# Task:
Look through the entries below for the line with "15: (400, 124, 48.46)" and the line with "4: (220, 71, 84.45)", then give again exactly those two lines and all lines between them, minus the pictures.

# Data records:
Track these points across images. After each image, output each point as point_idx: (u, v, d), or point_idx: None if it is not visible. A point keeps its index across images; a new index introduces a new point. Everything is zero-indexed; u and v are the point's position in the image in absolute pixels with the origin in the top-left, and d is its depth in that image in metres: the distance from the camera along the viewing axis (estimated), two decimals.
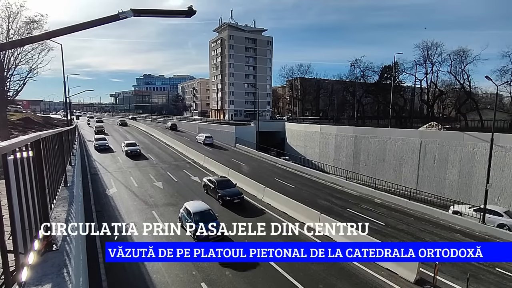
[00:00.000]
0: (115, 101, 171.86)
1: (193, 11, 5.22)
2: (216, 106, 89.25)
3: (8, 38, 28.22)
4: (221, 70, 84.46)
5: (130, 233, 14.28)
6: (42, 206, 3.35)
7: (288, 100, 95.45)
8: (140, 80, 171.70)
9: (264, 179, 24.65)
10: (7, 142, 2.41)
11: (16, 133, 31.39)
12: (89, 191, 19.82)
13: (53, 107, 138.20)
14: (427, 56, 50.68)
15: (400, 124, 48.46)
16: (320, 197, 21.99)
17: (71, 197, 5.60)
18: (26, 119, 45.46)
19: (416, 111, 68.21)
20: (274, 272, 11.64)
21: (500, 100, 53.04)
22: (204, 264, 11.89)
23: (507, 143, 22.72)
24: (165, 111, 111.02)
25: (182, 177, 24.84)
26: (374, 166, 32.45)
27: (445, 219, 18.58)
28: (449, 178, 26.51)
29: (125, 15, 4.68)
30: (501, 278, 12.40)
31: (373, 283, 11.28)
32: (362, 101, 68.08)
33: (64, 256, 3.14)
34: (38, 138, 3.42)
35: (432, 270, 11.59)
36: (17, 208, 2.48)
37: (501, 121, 34.60)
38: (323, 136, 39.00)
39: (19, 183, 2.55)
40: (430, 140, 27.97)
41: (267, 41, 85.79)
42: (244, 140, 41.78)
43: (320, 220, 15.71)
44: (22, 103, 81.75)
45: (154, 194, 20.15)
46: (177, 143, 38.82)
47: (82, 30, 4.69)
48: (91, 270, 10.08)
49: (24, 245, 2.61)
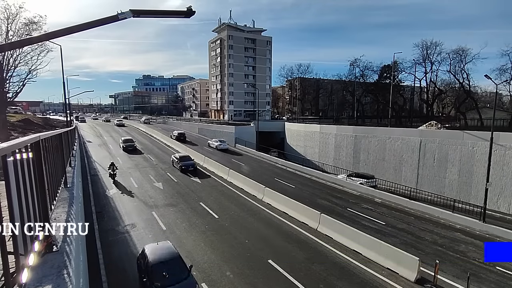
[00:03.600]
0: (114, 102, 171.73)
1: (192, 11, 5.22)
2: (215, 106, 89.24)
3: (7, 39, 28.18)
4: (220, 71, 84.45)
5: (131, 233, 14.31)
6: (42, 207, 3.35)
7: (288, 100, 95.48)
8: (139, 80, 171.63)
9: (264, 179, 24.65)
10: (7, 143, 2.41)
11: (15, 134, 31.35)
12: (89, 192, 19.81)
13: (53, 108, 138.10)
14: (427, 55, 50.77)
15: (399, 124, 48.44)
16: (320, 197, 21.99)
17: (71, 198, 5.60)
18: (26, 120, 45.43)
19: (416, 110, 68.20)
20: (274, 272, 11.63)
21: (499, 99, 52.98)
22: (205, 265, 11.90)
23: (506, 142, 22.73)
24: (164, 112, 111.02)
25: (182, 177, 24.84)
26: (374, 165, 32.46)
27: (446, 218, 18.58)
28: (449, 177, 26.52)
29: (124, 16, 4.68)
30: (502, 277, 12.39)
31: (373, 282, 11.27)
32: (362, 100, 68.10)
33: (64, 257, 3.14)
34: (38, 139, 3.42)
35: (433, 269, 11.60)
36: (17, 209, 2.48)
37: (500, 120, 34.60)
38: (323, 136, 39.00)
39: (19, 185, 2.54)
40: (430, 139, 27.98)
41: (266, 41, 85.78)
42: (244, 140, 41.80)
43: (320, 220, 15.72)
44: (21, 104, 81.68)
45: (154, 195, 20.15)
46: (177, 143, 38.82)
47: (81, 31, 4.69)
48: (92, 271, 10.08)
49: (24, 247, 2.60)
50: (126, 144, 34.98)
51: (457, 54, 45.88)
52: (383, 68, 62.16)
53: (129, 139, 36.76)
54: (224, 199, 20.13)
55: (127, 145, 34.92)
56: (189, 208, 18.13)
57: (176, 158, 27.96)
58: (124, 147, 34.76)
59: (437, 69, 51.86)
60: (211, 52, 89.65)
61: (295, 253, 13.24)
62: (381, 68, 62.68)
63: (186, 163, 26.89)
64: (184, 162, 26.97)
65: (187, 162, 27.13)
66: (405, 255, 11.88)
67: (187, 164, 26.78)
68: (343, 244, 13.96)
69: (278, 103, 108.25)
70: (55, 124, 52.17)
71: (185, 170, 26.17)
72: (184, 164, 26.69)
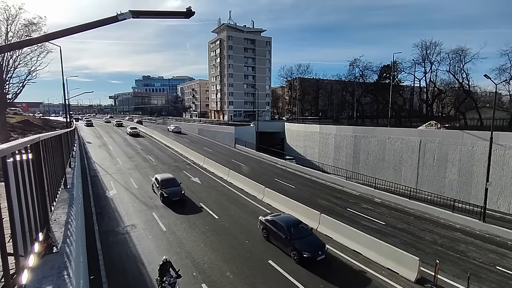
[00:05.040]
0: (114, 103, 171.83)
1: (192, 12, 5.21)
2: (215, 107, 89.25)
3: (6, 40, 28.19)
4: (220, 71, 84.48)
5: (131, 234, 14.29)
6: (42, 209, 3.35)
7: (288, 100, 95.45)
8: (139, 81, 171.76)
9: (264, 179, 24.65)
10: (7, 144, 2.41)
11: (15, 135, 31.34)
12: (89, 193, 19.81)
13: (53, 109, 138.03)
14: (426, 55, 50.85)
15: (399, 124, 48.44)
16: (320, 197, 21.98)
17: (71, 199, 5.59)
18: (25, 121, 45.38)
19: (415, 110, 68.20)
20: (275, 272, 11.63)
21: (499, 99, 53.07)
22: (205, 265, 11.89)
23: (506, 142, 22.74)
24: (164, 112, 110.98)
25: (182, 178, 24.76)
26: (374, 165, 32.47)
27: (445, 218, 18.58)
28: (449, 177, 26.53)
29: (124, 16, 4.67)
30: (502, 277, 12.39)
31: (374, 282, 11.27)
32: (361, 100, 68.14)
33: (64, 258, 3.13)
34: (38, 140, 3.41)
35: (433, 269, 11.60)
36: (17, 210, 2.47)
37: (500, 120, 34.58)
38: (322, 136, 39.01)
39: (18, 186, 2.54)
40: (430, 139, 27.99)
41: (265, 41, 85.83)
42: (244, 140, 41.79)
43: (320, 220, 15.71)
44: (21, 105, 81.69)
45: (154, 196, 20.11)
46: (176, 144, 38.83)
47: (80, 32, 4.69)
48: (92, 272, 10.08)
49: (24, 248, 2.60)
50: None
51: (457, 54, 46.00)
52: (383, 68, 62.27)
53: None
54: (224, 199, 20.12)
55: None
56: (189, 208, 18.11)
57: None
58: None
59: (436, 69, 52.04)
60: (210, 53, 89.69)
61: None
62: (380, 68, 62.83)
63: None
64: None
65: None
66: (405, 255, 11.88)
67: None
68: (343, 244, 13.97)
69: (277, 104, 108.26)
70: (55, 125, 52.12)
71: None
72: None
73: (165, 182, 19.18)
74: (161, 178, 19.70)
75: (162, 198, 18.49)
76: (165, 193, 18.29)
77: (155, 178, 20.29)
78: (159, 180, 19.40)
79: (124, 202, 18.84)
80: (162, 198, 18.49)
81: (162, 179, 19.49)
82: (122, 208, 17.71)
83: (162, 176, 20.32)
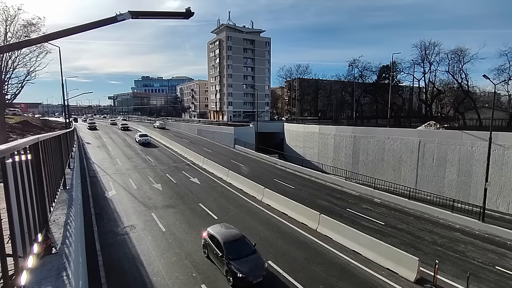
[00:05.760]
0: (113, 104, 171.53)
1: (191, 12, 5.21)
2: (214, 107, 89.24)
3: (5, 41, 28.17)
4: (219, 72, 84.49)
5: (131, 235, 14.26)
6: (41, 209, 3.34)
7: (287, 100, 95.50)
8: (138, 82, 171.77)
9: (263, 180, 24.64)
10: (6, 145, 2.40)
11: (14, 136, 31.27)
12: (88, 194, 19.78)
13: (52, 109, 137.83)
14: (425, 56, 50.91)
15: (398, 124, 48.54)
16: (320, 197, 21.98)
17: (70, 200, 5.58)
18: (24, 122, 45.30)
19: (415, 110, 68.31)
20: (275, 272, 11.62)
21: (497, 99, 53.12)
22: (204, 266, 11.87)
23: (505, 142, 22.79)
24: (163, 113, 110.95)
25: (181, 178, 24.80)
26: (373, 166, 32.48)
27: (445, 218, 18.59)
28: (448, 177, 26.56)
29: (123, 17, 4.67)
30: (501, 277, 12.41)
31: (373, 283, 11.27)
32: (361, 101, 68.18)
33: (64, 259, 3.12)
34: (37, 141, 3.40)
35: (432, 269, 11.61)
36: (16, 211, 2.46)
37: (499, 120, 34.73)
38: (322, 136, 39.02)
39: (17, 187, 2.53)
40: (429, 140, 28.03)
41: (265, 42, 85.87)
42: (243, 141, 41.76)
43: (320, 220, 15.71)
44: (20, 106, 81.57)
45: (153, 196, 20.11)
46: (176, 144, 38.82)
47: (79, 32, 4.68)
48: (91, 273, 10.05)
49: (23, 249, 2.59)
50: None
51: (456, 54, 46.06)
52: (382, 68, 62.35)
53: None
54: (223, 200, 20.10)
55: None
56: (188, 209, 18.10)
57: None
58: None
59: (435, 69, 52.10)
60: (210, 53, 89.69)
61: (294, 253, 13.23)
62: (380, 69, 62.90)
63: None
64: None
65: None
66: (405, 255, 11.88)
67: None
68: (343, 245, 13.97)
69: (277, 104, 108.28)
70: (54, 125, 52.03)
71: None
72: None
73: (232, 247, 11.20)
74: (222, 237, 11.51)
75: (233, 278, 10.41)
76: (240, 271, 10.34)
77: (208, 235, 12.15)
78: (220, 241, 11.34)
79: (123, 202, 18.82)
80: (233, 278, 10.41)
81: (226, 240, 11.37)
82: (121, 209, 17.68)
83: (223, 232, 11.95)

# Response below:
15: (400, 124, 48.46)
16: (320, 197, 21.99)
17: (71, 197, 5.60)
18: (26, 119, 45.46)
19: (416, 111, 68.21)
20: (274, 272, 11.64)
21: (500, 100, 53.04)
22: (204, 264, 11.89)
23: (507, 143, 22.72)
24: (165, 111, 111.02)
25: (182, 177, 24.84)
26: (374, 166, 32.45)
27: (445, 219, 18.58)
28: (449, 178, 26.51)
29: (125, 15, 4.68)
30: (501, 278, 12.40)
31: (373, 283, 11.28)
32: (362, 101, 68.08)
33: (64, 256, 3.14)
34: (38, 138, 3.42)
35: (432, 270, 11.59)
36: (17, 208, 2.48)
37: (501, 121, 34.60)
38: (323, 136, 39.00)
39: (19, 183, 2.55)
40: (430, 140, 27.97)
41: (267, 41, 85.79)
42: (244, 140, 41.78)
43: (320, 220, 15.71)
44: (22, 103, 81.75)
45: (154, 194, 20.15)
46: (177, 143, 38.82)
47: (82, 30, 4.69)
48: (91, 270, 10.08)
49: (24, 245, 2.61)
[00:03.600]
0: (114, 102, 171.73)
1: (192, 11, 5.22)
2: (215, 106, 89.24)
3: (7, 39, 28.18)
4: (220, 71, 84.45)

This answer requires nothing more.